:: Data for review ::
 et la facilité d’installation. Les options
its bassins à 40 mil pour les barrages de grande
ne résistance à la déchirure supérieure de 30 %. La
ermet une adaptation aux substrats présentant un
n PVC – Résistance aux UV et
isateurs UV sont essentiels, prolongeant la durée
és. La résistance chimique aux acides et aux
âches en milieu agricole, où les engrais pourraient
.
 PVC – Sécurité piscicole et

--

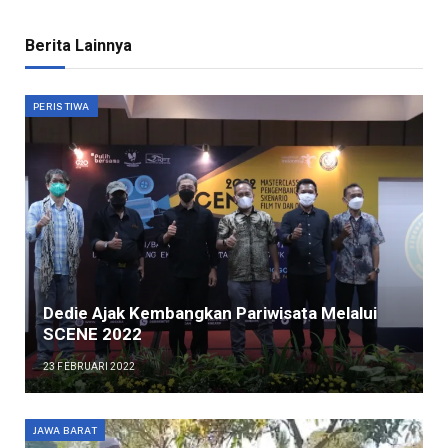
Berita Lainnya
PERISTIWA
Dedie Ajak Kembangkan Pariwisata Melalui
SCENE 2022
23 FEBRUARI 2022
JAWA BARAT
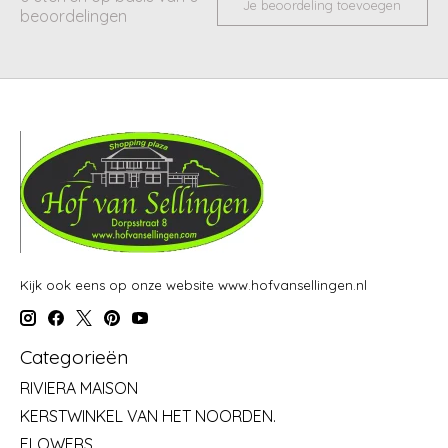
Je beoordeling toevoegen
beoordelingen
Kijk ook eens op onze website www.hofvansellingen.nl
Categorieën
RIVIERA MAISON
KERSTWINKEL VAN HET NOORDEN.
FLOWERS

:: Goal of the exercise ::
Quote the data above from the line containing "isateurs UV sont" to the line containing "PVC – Sécurité piscicole et", inclusive, and stop.

:: Task solution ::
isateurs UV sont essentiels, prolongeant la durée
és. La résistance chimique aux acides et aux
âches en milieu agricole, où les engrais pourraient
.
 PVC – Sécurité piscicole et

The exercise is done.